Elimi hangi konuya uzatsam dilimi zapt etmekte zorlanır oldum. Bir insan iki arada bir derede bu kadar mı kalır? Hem Suriyeli vatandaşların durumu kahrediyor beni, hem de nankörlüklerine öfke duyuyorum. Hem çok kızıyorum cehenneme kadar yolları var diyen arkadaşlara, hem de Türkiye bizim için ne yaptı diyen Suriyeli nankör arkadaşa. Ne cehennem bu kadar ucuz ne de nankör bir millet olmak bir kaç kişinin lafıyla olacak bir şey değil. Kurunun yanında yaşı yakmak ta, biz asil Türk milletine yakışan bir şey değil.
Şimdi ben kendime soruyorum. Ne çabuk unuttun Çanakkale de bizimle sırt sırta savaşıp şehit düşen 121 İdlip’li yiğitleri. İç sesim cevap veriyor. Şimdi ki yiğitler Avrupa kapısında veriyor ülkeleri için vermedikleri savaşı. Ülkemde bir savaş, iç dünyamda başka bir savaş.

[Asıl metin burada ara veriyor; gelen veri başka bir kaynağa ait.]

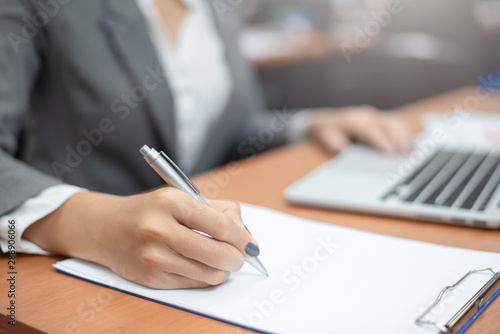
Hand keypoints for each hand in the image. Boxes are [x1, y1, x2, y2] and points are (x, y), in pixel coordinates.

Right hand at [23, 188, 258, 288]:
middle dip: (238, 258)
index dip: (242, 237)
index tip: (249, 242)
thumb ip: (218, 211)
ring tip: (221, 260)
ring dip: (223, 270)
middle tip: (240, 255)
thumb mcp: (181, 197)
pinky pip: (194, 284)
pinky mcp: (151, 278)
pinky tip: (201, 265)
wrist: (105, 228)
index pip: (221, 226)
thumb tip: (246, 235)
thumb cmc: (150, 210)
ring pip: (210, 274)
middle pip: (219, 254)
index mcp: (171, 202)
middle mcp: (159, 230)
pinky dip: (205, 277)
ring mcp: (154, 257)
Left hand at [309, 106, 412, 153]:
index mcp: (353, 121)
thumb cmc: (328, 132)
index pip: (372, 130)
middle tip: (408, 155)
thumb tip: (350, 153)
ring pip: (394, 122)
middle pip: (388, 123)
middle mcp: (366, 115)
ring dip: (404, 136)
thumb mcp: (329, 140)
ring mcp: (374, 115)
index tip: (392, 153)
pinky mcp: (379, 118)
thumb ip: (339, 146)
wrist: (326, 120)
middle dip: (400, 138)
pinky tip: (408, 145)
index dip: (383, 141)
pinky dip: (403, 133)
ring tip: (411, 152)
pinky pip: (394, 123)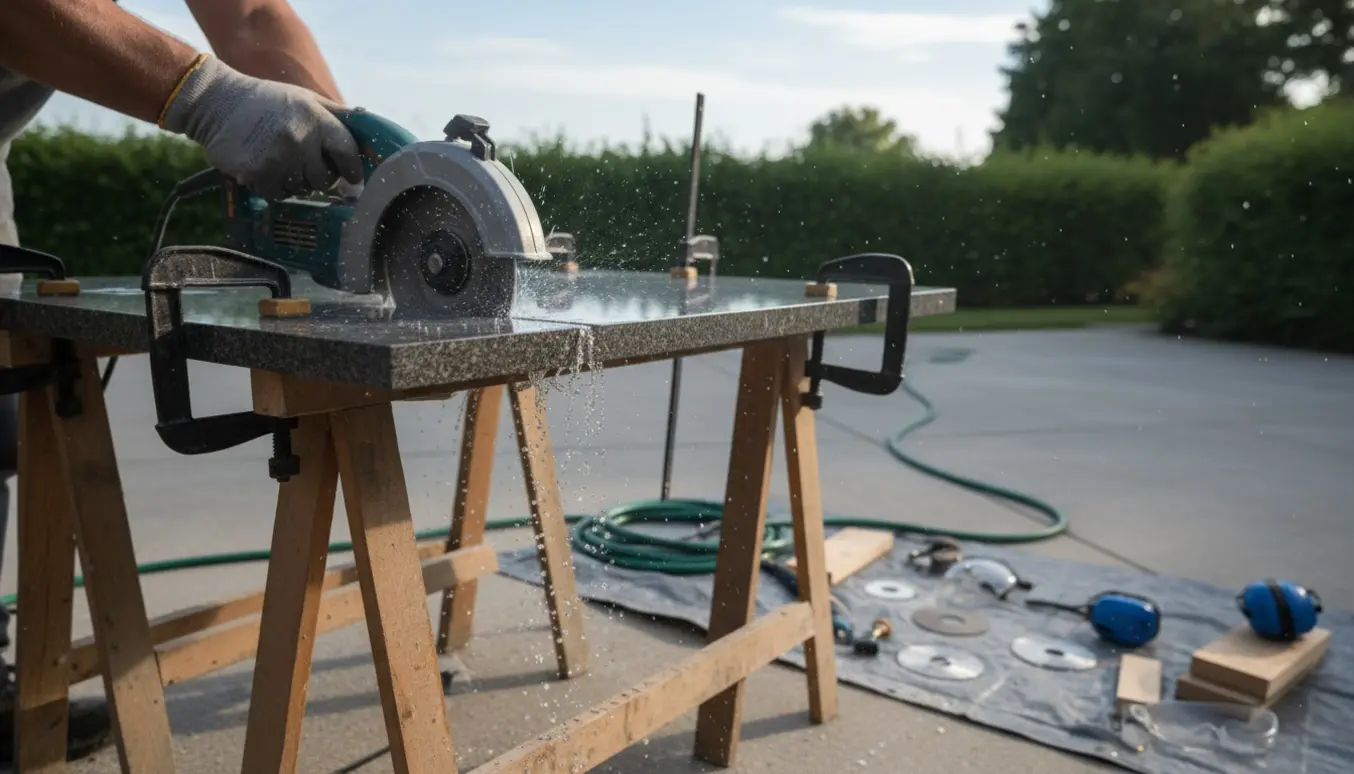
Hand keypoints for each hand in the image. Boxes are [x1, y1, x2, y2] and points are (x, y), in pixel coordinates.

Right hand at [160, 55, 362, 200]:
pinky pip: (278, 194)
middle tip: (303, 163)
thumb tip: (370, 130)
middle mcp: (299, 138)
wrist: (215, 102)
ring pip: (301, 189)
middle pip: (325, 178)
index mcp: (315, 118)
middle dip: (318, 175)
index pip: (348, 153)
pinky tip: (264, 167)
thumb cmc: (265, 100)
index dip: (352, 169)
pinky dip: (274, 186)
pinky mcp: (256, 172)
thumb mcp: (304, 99)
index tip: (352, 176)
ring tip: (279, 160)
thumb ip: (335, 116)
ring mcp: (277, 157)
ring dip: (294, 181)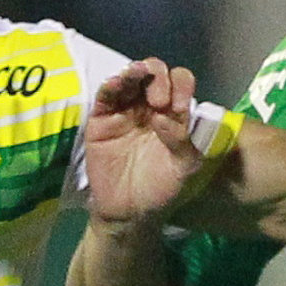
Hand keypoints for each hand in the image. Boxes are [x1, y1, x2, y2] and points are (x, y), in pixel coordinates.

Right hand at [81, 58, 214, 227]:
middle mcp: (149, 106)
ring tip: (138, 75)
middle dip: (159, 78)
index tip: (180, 107)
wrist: (129, 212)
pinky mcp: (102, 119)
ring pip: (130, 78)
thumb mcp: (183, 167)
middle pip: (155, 74)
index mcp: (173, 112)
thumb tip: (165, 116)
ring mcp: (124, 110)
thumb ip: (182, 140)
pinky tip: (115, 83)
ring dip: (134, 72)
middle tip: (159, 102)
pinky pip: (105, 96)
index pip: (180, 83)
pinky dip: (110, 85)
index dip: (181, 86)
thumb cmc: (160, 188)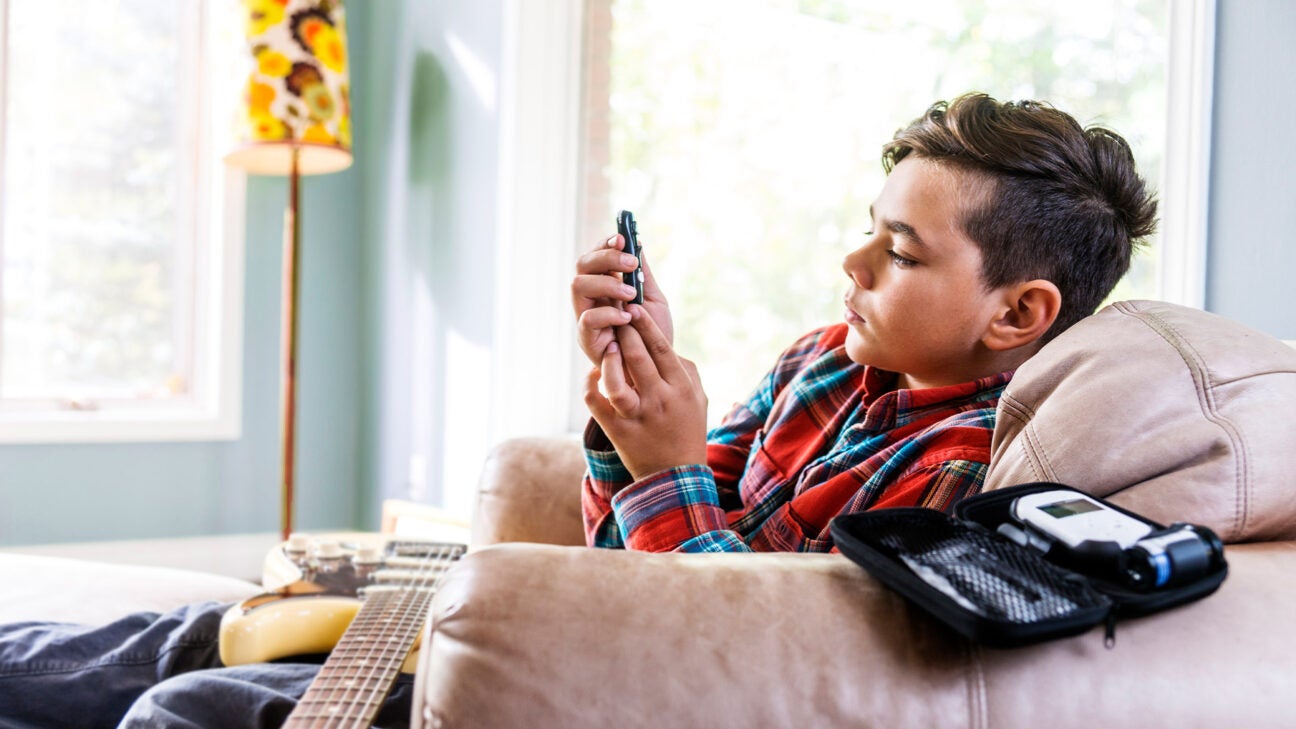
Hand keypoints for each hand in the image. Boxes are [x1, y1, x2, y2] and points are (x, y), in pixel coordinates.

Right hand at [571, 233, 673, 365]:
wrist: (657, 370)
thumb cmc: (652, 336)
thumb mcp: (652, 300)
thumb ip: (643, 275)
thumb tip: (638, 244)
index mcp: (604, 287)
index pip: (595, 257)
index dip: (604, 245)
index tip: (623, 238)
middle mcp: (590, 299)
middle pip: (582, 266)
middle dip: (605, 258)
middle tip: (631, 263)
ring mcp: (586, 318)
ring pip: (578, 286)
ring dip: (606, 283)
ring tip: (631, 294)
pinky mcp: (587, 340)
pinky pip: (586, 319)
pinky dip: (608, 314)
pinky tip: (627, 318)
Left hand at [583, 305, 706, 480]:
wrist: (675, 476)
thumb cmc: (687, 431)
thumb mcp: (698, 398)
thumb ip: (685, 369)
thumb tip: (665, 345)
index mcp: (679, 388)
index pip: (661, 347)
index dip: (645, 324)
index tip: (634, 308)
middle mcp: (658, 399)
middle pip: (637, 356)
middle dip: (624, 331)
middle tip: (616, 317)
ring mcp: (635, 416)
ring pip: (614, 380)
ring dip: (608, 359)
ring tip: (608, 347)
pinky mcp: (616, 430)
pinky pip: (595, 401)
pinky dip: (590, 384)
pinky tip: (593, 374)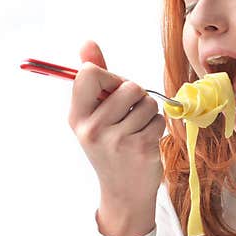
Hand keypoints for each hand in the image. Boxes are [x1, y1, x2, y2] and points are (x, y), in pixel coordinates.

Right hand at [68, 40, 165, 235]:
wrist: (124, 193)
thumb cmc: (111, 147)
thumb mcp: (94, 115)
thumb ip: (94, 79)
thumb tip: (87, 42)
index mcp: (76, 116)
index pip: (89, 73)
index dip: (110, 77)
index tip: (113, 93)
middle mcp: (93, 128)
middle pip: (128, 85)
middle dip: (136, 95)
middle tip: (129, 114)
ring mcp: (117, 140)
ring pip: (147, 102)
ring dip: (148, 112)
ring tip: (137, 130)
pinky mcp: (141, 149)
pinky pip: (158, 119)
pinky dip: (157, 127)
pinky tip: (146, 142)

Ne aklayabiliyorum insanlığı, ne de bu bahaneyle gözden çıkarabiliyorum Müslüman din kardeşimi. Tam da burada aklıma Hz. Ali’nin köpek ile olan imtihanı geliyor. Köpeğin ayağına bir şey batmış ve canı yanıyor. Hz. Ali, köpeğin ayağına batan şeyi çıkarmaya çalışıyor. Bu durumu gören sahabeler Hz. Ali’yi uyarmış. Köpek seni ısırır bırak demişler. Hz. Ali yaptığı şeyden vazgeçmemiş ve köpeğin canını yakan şeyi çıkarmış ayağından. Lakin bu sırada köpek Hz. Ali’nin elini ısırmış. Sahabeler demiş; dedik sana ya Ali. Isırdı işte elini. Hz. Ali beni ikilemden kurtaran cevabı verir sahabelere. Köpek köpektir ve fıtratı ısırmaktır. O fıtratını yaptı diye ben insanlığımdan vaz mı geçeyim?